L'effet papillon
L'effet papillon, Jussi Adler-Olsen, Albin Michel, 2015 (traduit par Caroline Berg)....,
William Stark est fonctionnaire dans un ministère danois. Sous les ordres de René Ericksen, il dirige un projet humanitaire censé aider des Pygmées du Cameroun à continuer à vivre selon leurs coutumes. Lorsque le régulateur du projet en Afrique meurt et qu'il envoie à Stark un étrange SMS, William comprend que de l'argent est détourné. Mais William disparaît.
Marco, un jeune gitan fait partie d'un clan de mendiants et de voleurs maltraités par Zola son oncle. Marco s'enfuit et pour échapper à ses poursuivants se retrouve dans un trou en compagnie du cadavre de Willam Stark.
Carl Morck, Assad et Rose, les flics du Département V chargé d'élucider de vieilles affaires non classées se retrouvent sur la disparition de William Stark. Leur route croisera celle de Marco qui fait tout pour échapper au clan Zola qui veut le supprimer pour l'exemple.
Ah, quel plaisir de retrouver Carl Morck et son équipe très étrange, même si cette fois-ci ils sont un peu en retrait, Marco étant le personnage principal de ce cinquième tome. Si par pur hasard, vous ne connaissiez pas les autres volumes de cette série consacrée au Département V, je vous livre ici les titres et liens : Miséricorde, Profanation, Délivrance, Dossier 64. Pas tous de valeur égale, je dis ici une petit déception pour le tome 2, je me régale quand même d'abord à l'idée d'ouvrir le livre, puis à l'avancée de l'intrigue et à la plongée dans la vie personnelle des flics. Cette fois-ci, je suis un peu sur ma faim quant à ce dernier point. A part une rupture amoureuse, et quelques petits changements dans la vie quotidienne de Carl, peu d'évolutions au regard de l'épaisseur du bouquin (640 pages !). A ce propos, c'est un peu volumineux, certaines coupes dans les diverses courses-poursuites entre Marco et le clan Zola auraient été les bienvenues, bon ça n'aurait pas ôté cent pages, mais on aurait peut-être pu descendre sous les 600, ce qui fait déjà un lourd ouvrage. Ah si j'oublie quand même le départ du chef de la police avec qui Carl s'entend bien pour son remplacement par Lars Bjorn, un flic pour lequel Carl n'a que mépris, ce qui ne va faciliter ni son travail ni son humeur quasi éternellement maussade.

Lignes fournies
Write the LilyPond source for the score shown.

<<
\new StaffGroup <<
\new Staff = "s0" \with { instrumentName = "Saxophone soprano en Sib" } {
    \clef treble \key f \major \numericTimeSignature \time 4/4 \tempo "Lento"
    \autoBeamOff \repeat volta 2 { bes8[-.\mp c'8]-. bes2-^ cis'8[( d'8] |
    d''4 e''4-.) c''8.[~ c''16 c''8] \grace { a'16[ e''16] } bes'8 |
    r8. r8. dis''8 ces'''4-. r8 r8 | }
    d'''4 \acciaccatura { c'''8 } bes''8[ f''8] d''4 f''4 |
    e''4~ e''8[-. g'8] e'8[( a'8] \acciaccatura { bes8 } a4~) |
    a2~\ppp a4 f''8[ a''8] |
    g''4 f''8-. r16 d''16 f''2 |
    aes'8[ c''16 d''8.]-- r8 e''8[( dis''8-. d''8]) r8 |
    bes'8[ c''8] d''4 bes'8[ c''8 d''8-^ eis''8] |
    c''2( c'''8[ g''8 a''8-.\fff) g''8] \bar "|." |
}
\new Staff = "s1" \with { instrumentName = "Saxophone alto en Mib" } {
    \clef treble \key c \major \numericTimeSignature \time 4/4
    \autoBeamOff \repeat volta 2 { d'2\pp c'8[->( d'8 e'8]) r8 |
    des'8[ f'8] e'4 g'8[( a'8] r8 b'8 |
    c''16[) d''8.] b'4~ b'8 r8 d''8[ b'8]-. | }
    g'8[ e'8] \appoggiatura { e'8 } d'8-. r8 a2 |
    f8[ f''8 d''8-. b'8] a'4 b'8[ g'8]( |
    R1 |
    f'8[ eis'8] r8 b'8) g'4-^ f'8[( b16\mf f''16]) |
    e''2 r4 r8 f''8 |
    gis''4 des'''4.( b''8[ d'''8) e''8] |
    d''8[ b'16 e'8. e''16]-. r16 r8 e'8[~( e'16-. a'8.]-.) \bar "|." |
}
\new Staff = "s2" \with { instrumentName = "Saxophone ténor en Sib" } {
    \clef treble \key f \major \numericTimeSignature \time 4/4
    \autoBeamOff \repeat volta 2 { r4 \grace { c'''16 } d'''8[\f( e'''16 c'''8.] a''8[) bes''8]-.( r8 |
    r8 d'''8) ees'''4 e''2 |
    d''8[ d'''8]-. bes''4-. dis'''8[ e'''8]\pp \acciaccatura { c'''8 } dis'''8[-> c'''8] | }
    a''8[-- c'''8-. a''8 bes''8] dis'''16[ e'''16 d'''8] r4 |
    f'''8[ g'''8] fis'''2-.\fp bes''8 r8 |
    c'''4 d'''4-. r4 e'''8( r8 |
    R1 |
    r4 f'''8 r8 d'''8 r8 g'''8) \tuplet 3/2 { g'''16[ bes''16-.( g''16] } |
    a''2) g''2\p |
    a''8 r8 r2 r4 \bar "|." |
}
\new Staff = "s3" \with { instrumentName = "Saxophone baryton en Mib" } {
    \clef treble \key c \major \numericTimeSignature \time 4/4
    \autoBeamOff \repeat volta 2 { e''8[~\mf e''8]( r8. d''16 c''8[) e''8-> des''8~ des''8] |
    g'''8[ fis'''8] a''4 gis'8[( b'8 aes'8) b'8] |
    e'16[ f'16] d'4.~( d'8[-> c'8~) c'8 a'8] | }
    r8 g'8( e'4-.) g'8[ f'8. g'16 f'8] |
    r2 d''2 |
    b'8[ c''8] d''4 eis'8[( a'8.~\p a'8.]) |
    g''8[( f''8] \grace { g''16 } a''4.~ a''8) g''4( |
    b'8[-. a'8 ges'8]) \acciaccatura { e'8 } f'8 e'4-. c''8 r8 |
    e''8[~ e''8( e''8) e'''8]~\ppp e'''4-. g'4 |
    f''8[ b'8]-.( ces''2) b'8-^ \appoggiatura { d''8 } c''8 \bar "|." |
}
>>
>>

Consignes
1) D'après la critique de L'effet papillon, qui remplace le chef de la police avec qui Carl s'entend bien ?
2) Recopiez à l'identique tout le passage de la critique de L'effet papillon, depuis « Marco, un jeune » jusqu'à « de Willam Stark. ».
3) Rédigez la suite de la critique de L'effet papillon, à partir de sa dernière phrase.

Réponses
1) Lars Bjorn, un flic pour lequel Carl n'a que mépris.

2)
Marco, un jeune gitan fait partie d'un clan de mendiants et de voleurs maltraités par Zola son oncle. Marco s'enfuit et pour échapper à ses poursuivants se retrouve dans un trou en compagnie du cadavre de Willam Stark.

3)
Ces réserves mises à part, j'ai dévoré ce polar. Jussi Adler-Olsen dresse un tableau assez noir de la société danoise : individualisme, indifférence, renfermement sur soi-même, corruption, gamins des rues exploités par des adultes qui se construisent un empire financier. La belle place est donnée à Marco, ce jeune gitan qui ne veut plus vivre dans ce monde mais rêve d'études et d'une vie honnête. Dans quelques pages, l'auteur flirte avec les stéréotypes : le clan de gitans voleurs, les homos précieux, c'est parfois dérangeant, mais c'est peut-être ma conscience et un certain angélisme qui me font réagir ainsi, d'autant plus que dans chaque communauté décrite, si certains sont très "clichés" d'autres sortent de ces stéréotypes.
Ceci étant dit Marco est un beau personnage, un jeune homme qui veut s'en sortir et souhaite plus que tout réussir sa vie en dépit de la manière dont elle a débuté. Il fera tout pour parvenir à réaliser ce rêve, courant beaucoup, se cachant, échappant tout le long du livre à ses nombreux poursuivants ; c'est parfois un peu rocambolesque, incroyable, mais si l'on se dit qu'on est dans un polar d'action, ça passe aisément. Car même si Jussi Adler-Olsen construit un roman qui critique la société de son pays, on est quand même loin d'un Henning Mankell -ou d'autres- qui font de vrais polars sociaux, Jussi Adler-Olsen est dans le divertissement avant tout. Et ça marche, il le fait bien. Il n'y a qu'à voir l'équipe de Carl : Assad un petit homme énigmatique venu de Syrie ou d'Irak sur lequel Carl peine à apprendre des détails de la vie ; Rose sans doute schizophrénique, gothique, embauchée comme secrétaire et qui déniche les affaires et les impose à son patron ; apparaît dans ce tome Gordon, un dégingandé mou et imposé par le chef haï qui intègre la petite équipe. On peut aussi parler du foyer de Carl : Jesper son beau-fils (son ex-femme est partie avec un hippie), Hardy son collègue cloué sur un lit suite à une fusillade qui a failli coûter la vie de Carl, Morten l'homme à tout faire de la maison et son compagnon Mika, kiné qui soigne Hardy. C'est totalement hétéroclite, foutraque, et ça donne de la légèreté à l'ambiance.
Côté intrigue, Jussi Adler-Olsen monte une combine de détournements de fonds par des hauts fonctionnaires et des banquiers, tous plus retors les uns que les autres. Elle tient en haleine tout au long jusqu'à la fin, notamment parce qu'évidemment les méchants veulent se débarrasser de Marco et que pour cela ils emploient les grands moyens : des tueurs des pays de l'est et même d'ex-enfants-soldats menés par une Mammy effrayante de cruauté. Des rebondissements, des surprises émaillent l'enquête qui aurait été trop linéaire sons cela, d'autant plus qu'en tant que lecteur, on est dans une position omnisciente : on connaît les avancées de Carl Morck, mais aussi les méfaits des uns et des autres.
A priori 11 tomes sont prévus, je signe déjà pour le sixième.
Lystig donne aussi son avis.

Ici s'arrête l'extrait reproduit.